Avec ses 300 000 xingui – les nouveaux millionnaires – et sa classe émergente de petits-bourgeois, une certaine Chine sort de l’indigence. Mais cet extraordinaire boum économique s’accompagne d’un stress fou pour des millions de jeunes travailleurs.

Laura Ning, jeune trentenaire de Beijing, occupait jusqu’à l’an passé un poste de haut niveau dans une entreprise spécialisée en technologies de l’information, où elle travaillait au moins 10 heures par jour. Aujourd’hui en congé sabbatique, elle remarque que le niveau d’anxiété a augmenté de façon dramatique en Chine depuis la fin des années 1990. «Moi, je me suis brûlée au bout de cinq ans, dit-elle. Ce mode de vie n’est pas sain…»
Et ce mode de vie est relativement récent en Chine. Alors que leurs parents quadrillaient la ville en vélo ou louaient un modeste logis dans une ruelle, les jeunes citadins ont aujourd’hui un rythme de consommation qui ferait pâlir un Californien. Mais s’ils possèdent voiture, appartement et gadgets, ils paient souvent leur confort… avec leur santé.
| Pub. |
Les résultats d’un sondage mené en 2005 par le populaire quotidien China Youth Daily le confirment : plus de 66 % des jeunes travailleurs chinois (de 18 à 35 ans) s’estiment soumis à une forte pression, principalement à cause du travail. Des chiffres qui n’étonnent pas Zhan Su, professeur de management à l’Université Laval. Consultant auprès de firmes chinoises qu’il visite environ cinq fois l’an, ce Chinois d’origine s’inquiète de la santé de ses pairs.

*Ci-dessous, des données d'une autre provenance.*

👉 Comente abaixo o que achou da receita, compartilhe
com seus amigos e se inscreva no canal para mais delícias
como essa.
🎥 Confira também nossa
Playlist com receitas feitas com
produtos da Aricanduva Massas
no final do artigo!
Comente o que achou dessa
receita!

«Les dépressions et les burnouts sont en train d’apparaître chez les jeunes travailleurs, dit-il. Les conditions de travail pénibles et l’esprit de compétition élevé rendent les gens très nerveux. Il y a une telle pression pour faire bonne figure en entreprise!»
Laura Ning partage les mêmes constats. «L’énorme concurrence entre les entreprises fait en sorte que les travailleurs doivent assimiler beaucoup d’informations en très peu de temps. En fait, la compétition commence au moment de se chercher un emploi : il y a des tonnes de candidats en lice pour un seul poste. Les jeunes doivent se démarquer.»
Pour Zhan Su, les pressions économiques induites par l’ouverture de la Chine au marché international sont des facteurs de stress majeurs pour les travailleurs. Ils consacrent environ 2 000 heures au boulot par année, soit 500 de plus que les Occidentaux, observe-t-il. Mais certains traits culturels n’aident pas leur cause.
«Traditionnellement, les Chinois considèrent le travail comme une vertu. Ce sont aussi des gens matérialistes qui accordent beaucoup d’importance à l’apparence et à la réussite. Avant les réformes économiques de 1978, tous les Chinois travaillaient pour l’État et n’avaient pas la chance d’en faire plus pour s’enrichir personnellement. Maintenant que le Parti communiste a changé les règles du jeu, leur tendance à se dévouer au travail est exacerbée.»
Zhan Su dénote aussi un changement radical dans le style de vie des jeunes travailleurs. «En ville, il est de bon ton de quitter le bureau tard et de finir la soirée avec des collègues dans un bar. Plusieurs boivent trop et délaissent leur famille. Ils croient que c’est ainsi qu’ils doivent agir pour imiter les Occidentaux! Ces habitudes de vie nuisent à leur santé mentale, affective et physique. Ils s’usent prématurément.»